- The task
Pick out every line in the rows below that contains the string "opRevolve" and copy each of those lines.

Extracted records

_ _ _ _ _

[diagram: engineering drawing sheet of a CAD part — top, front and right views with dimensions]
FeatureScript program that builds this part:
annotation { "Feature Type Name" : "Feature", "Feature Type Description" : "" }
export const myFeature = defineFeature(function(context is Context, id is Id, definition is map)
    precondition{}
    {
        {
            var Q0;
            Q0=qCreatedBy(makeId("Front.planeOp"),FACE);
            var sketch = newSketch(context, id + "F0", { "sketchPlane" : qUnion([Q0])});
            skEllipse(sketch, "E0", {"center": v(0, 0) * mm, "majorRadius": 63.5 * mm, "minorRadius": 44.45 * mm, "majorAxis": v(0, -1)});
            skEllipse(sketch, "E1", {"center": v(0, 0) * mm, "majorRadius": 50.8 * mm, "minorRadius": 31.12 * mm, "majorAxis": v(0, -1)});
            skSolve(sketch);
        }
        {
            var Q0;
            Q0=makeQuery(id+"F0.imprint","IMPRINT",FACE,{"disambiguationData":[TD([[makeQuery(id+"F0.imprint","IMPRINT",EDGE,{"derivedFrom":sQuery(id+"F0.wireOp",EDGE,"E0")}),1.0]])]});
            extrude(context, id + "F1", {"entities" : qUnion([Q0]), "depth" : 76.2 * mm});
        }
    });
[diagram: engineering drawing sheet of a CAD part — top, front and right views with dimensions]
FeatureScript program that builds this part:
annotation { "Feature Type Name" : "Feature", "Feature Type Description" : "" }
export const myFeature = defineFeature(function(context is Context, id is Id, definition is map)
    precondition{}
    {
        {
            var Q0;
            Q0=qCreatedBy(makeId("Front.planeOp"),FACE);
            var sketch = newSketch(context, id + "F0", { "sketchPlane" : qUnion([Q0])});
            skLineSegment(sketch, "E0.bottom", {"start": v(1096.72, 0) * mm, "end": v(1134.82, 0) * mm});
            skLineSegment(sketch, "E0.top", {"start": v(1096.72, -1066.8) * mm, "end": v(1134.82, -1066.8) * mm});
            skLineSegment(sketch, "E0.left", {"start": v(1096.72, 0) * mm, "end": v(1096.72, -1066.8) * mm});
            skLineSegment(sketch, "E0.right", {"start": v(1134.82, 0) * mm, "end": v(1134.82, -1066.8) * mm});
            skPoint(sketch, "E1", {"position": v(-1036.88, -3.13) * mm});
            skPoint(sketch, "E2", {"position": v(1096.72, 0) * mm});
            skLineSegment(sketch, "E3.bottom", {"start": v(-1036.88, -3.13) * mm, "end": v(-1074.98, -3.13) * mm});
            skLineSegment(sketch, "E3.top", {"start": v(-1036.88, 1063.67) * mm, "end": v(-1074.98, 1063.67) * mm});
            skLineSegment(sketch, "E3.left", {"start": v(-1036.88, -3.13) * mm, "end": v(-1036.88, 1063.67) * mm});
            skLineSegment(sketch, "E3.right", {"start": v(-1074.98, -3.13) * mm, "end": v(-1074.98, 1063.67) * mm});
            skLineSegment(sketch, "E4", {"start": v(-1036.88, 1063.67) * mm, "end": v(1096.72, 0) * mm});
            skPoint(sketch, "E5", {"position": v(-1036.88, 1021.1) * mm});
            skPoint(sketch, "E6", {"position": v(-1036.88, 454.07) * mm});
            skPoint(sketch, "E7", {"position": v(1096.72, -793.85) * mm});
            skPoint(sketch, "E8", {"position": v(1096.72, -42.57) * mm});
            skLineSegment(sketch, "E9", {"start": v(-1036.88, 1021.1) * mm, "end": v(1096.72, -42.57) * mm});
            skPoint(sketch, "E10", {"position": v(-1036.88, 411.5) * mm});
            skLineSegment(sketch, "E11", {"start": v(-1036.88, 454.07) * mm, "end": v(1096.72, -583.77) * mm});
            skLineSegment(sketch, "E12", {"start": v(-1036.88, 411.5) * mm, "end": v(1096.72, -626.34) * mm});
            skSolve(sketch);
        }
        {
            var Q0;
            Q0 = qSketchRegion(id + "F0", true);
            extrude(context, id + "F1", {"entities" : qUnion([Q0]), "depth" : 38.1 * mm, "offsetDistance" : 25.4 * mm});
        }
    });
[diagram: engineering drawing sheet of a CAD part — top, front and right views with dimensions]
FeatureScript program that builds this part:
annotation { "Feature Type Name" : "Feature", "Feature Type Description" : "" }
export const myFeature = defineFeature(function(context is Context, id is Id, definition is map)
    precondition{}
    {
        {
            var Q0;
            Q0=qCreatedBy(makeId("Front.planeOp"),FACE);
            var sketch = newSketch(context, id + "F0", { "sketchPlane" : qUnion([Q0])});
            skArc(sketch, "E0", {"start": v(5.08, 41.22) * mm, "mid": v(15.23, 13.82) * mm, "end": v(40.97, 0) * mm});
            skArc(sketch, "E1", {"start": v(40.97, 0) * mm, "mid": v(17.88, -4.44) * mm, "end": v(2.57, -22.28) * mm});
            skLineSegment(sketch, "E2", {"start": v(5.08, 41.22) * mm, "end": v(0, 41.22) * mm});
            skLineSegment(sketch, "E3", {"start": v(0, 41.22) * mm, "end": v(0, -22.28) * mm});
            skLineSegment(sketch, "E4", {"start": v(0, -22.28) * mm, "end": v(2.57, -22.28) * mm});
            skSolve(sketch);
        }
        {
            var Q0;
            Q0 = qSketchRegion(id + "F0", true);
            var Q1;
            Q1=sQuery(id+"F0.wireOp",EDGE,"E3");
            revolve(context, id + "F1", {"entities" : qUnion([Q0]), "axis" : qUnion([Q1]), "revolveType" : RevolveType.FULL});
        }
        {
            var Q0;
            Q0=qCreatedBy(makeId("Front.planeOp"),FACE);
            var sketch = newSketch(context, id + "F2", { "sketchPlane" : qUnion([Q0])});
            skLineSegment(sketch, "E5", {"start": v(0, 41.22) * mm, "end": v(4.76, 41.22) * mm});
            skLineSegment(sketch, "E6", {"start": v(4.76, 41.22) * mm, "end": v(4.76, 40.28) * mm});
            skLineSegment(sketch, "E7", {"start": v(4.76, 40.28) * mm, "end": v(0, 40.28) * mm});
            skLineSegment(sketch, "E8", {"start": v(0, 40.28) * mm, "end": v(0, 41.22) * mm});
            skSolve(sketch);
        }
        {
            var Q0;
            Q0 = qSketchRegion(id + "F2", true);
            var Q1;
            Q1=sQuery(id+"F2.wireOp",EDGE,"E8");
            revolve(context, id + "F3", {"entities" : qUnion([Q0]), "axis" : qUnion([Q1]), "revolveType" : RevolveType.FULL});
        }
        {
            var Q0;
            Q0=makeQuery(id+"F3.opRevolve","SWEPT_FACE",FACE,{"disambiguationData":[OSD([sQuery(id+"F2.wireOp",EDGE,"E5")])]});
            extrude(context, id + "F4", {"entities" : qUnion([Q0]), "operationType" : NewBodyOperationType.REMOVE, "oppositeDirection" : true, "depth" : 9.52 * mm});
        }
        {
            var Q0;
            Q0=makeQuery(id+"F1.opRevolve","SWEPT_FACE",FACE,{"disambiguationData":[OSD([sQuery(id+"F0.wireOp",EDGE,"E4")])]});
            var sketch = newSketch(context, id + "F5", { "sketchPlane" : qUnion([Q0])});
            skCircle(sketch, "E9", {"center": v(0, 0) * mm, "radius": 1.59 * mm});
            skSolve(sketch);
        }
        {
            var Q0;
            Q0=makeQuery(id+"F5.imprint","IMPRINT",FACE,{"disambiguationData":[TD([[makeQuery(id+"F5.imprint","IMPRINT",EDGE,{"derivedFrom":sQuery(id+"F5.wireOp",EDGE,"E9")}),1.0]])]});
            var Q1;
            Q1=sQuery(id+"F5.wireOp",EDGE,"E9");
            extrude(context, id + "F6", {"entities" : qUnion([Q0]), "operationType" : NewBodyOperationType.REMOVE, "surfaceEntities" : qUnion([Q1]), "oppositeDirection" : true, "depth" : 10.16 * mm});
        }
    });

_ _ _ _ _

- Exercise solution
            Q0=makeQuery(id+"F3.opRevolve","SWEPT_FACE",FACE,{"disambiguationData":[OSD([sQuery(id+"F2.wireOp",EDGE,"E5")])]});
            Q0=makeQuery(id+"F1.opRevolve","SWEPT_FACE",FACE,{"disambiguationData":[OSD([sQuery(id+"F0.wireOp",EDGE,"E4")])]});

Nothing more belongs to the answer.